_Activity_
Change "Retail Price" to "Unit Cost" in the rows below, and write out all the rows again with nothing else altered. Leave the pictures out.

******************************

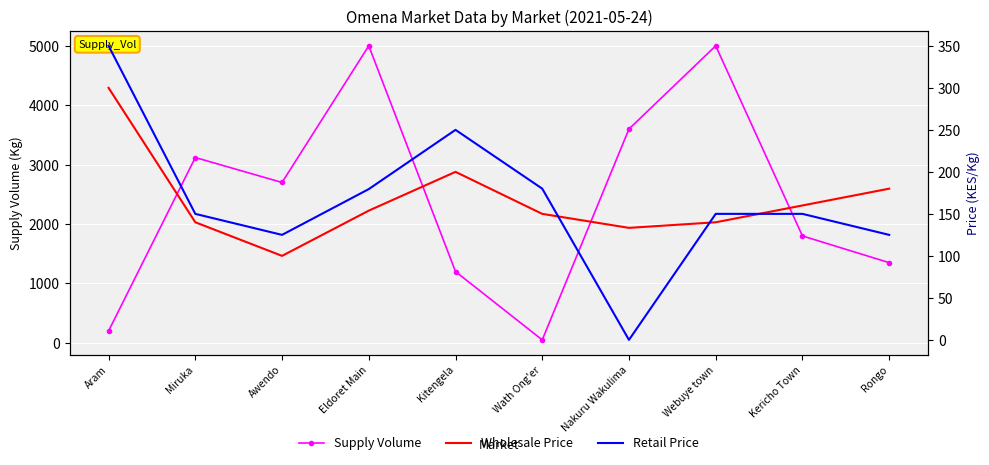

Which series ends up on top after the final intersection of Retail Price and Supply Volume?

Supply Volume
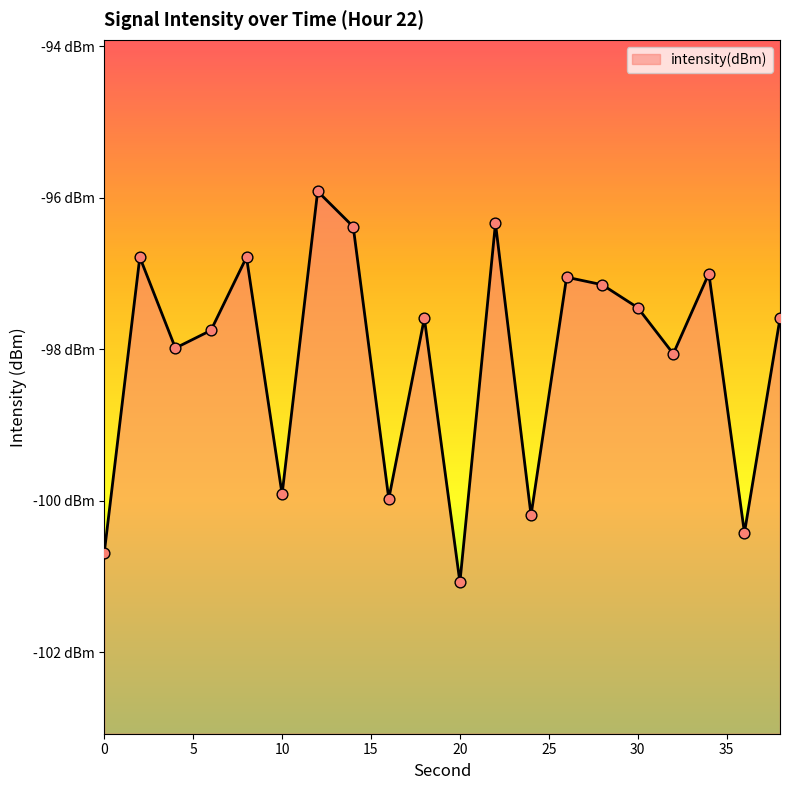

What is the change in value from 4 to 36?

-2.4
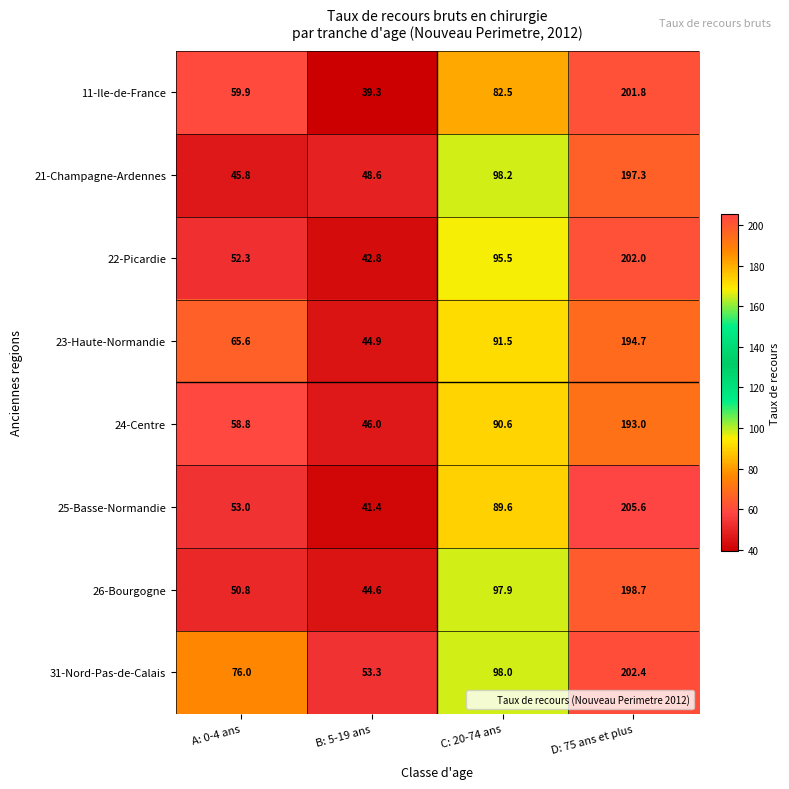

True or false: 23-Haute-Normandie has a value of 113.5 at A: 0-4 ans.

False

******************************

_Solved exercise_
Which series ends up on top after the final intersection of Unit Cost and Supply Volume?

Supply Volume

What is the change in value from 4 to 36?

-2.4

True or false: 23-Haute-Normandie has a value of 113.5 at A: 0-4 ans.

False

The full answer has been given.